HappyBhagJayegi_ROriginally planned to be titled ‘Dolly Lahore Mein’, ‘Happy Bhag Jayegi’ is a carefree, nonchalant film which promises much but fails to go the distance.

Harpreet ‘Happy’ Kaur (Diana Penty) is a feisty and plucky bride-to-be who decides to play the vanishing trick on her wedding day in Amritsar. Jumping into a truck laden with fruit, she inadvertently lands in the sprawling Lahore villa of the ex-governor of Pakistan Javed Ahmed (Jawed Shaikh). His son Bilal (Abhay Deol), who’s engaged to Zoya (Pakistani actress Momal Shaikh) and who the father has groomed to be Pakistan’s next Jinnah, is more interested in cricket than politics. When Bilal, who develops a soft corner for Happy, is blackmailed by her into doing her bidding, he travels to Amritsar to find Guddu (Ali Fazal), Happy’s love interest.

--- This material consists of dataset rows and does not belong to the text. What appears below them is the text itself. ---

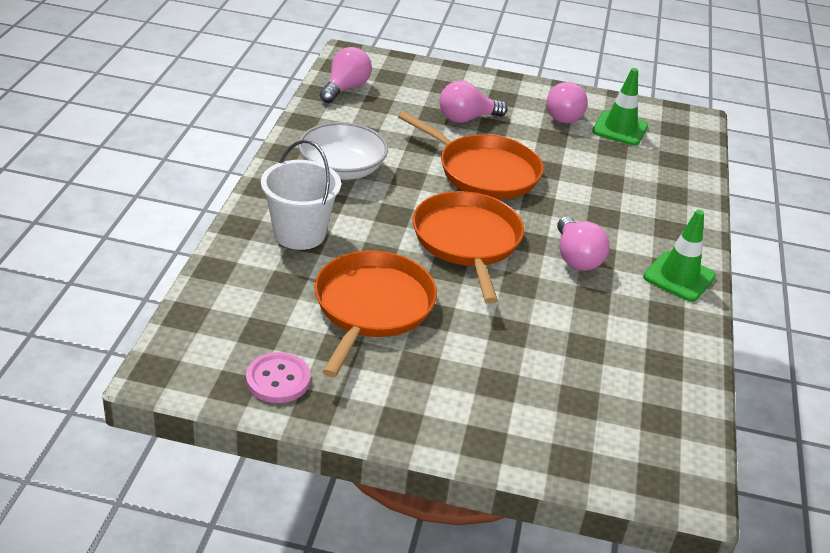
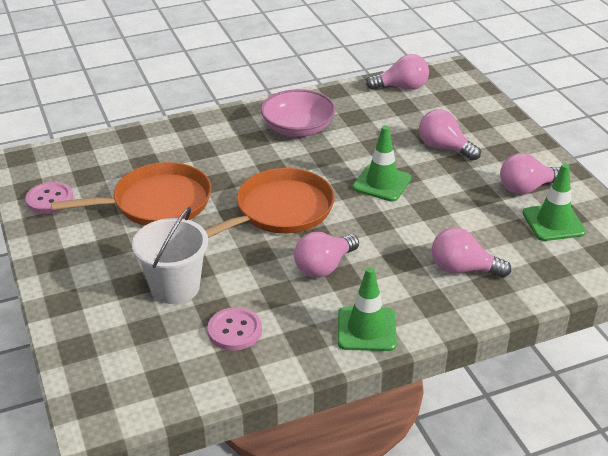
camera: 60 degrees right, 0 degrees up
white bucket [261,140,341,250] -> white bucket moved to [132,207,208,304]
white bowl [298,122,388,180] -> pink bowl [261,89,336,137]
orange pan [398,112,544,199] -> green traffic cone [352,125,411,202]
none -> pink button [208,307,262,350]
none -> pink light bulb [432,227,511,278]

Set in Amritsar and Lahore, HBJ is a wise-cracking sitcom with some hilarious moments and pertinent reflections — when the Pakistani senior policeman Usman Afridi (Piyush Mishra) sees Gandhi’s face on Indian currency, he utters tongue-in-cheek ‘kaash Mahatma Gandhi Pakistan mein hotey’. Or when Afridi tells Guddu ‘ask me anything, but Kashmir’.  There are some delightful references to the Madhubala-Dilip Kumar romance too. But Bilal’s father constantly imploring the son to ‘change the history of Pakistan’ (I guess that’s something which happens there on a day-to-day basis) becomes a little too much to bear.

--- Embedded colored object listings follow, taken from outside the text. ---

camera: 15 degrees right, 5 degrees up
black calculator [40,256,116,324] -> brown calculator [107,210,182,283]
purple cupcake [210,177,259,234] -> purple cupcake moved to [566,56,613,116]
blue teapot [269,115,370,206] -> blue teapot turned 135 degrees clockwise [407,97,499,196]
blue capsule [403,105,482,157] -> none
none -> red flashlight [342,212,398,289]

Abhay Deol, seen on the screen after a couple of years, and Diana Penty, after her ‘Cocktail’ debut four years ago, give fairly impressive performances.  Of the supporting cast, Piyush Mishra’s dialogue delivery reminds one of the late Saeed Jaffery, while Kanwaljit Singh as the father of the bride is restricted to looking menacing and glaring. Jimmy Sheirgill, as the local corporator-cum-goon, and on whom Happy has walked out on her wedding day, displays his acting histrionics once again. Though the second half lags in the tautness of the script, HBJ is entertaining with a dash of subtle comedy and which stops short of disparaging across-the-border comments.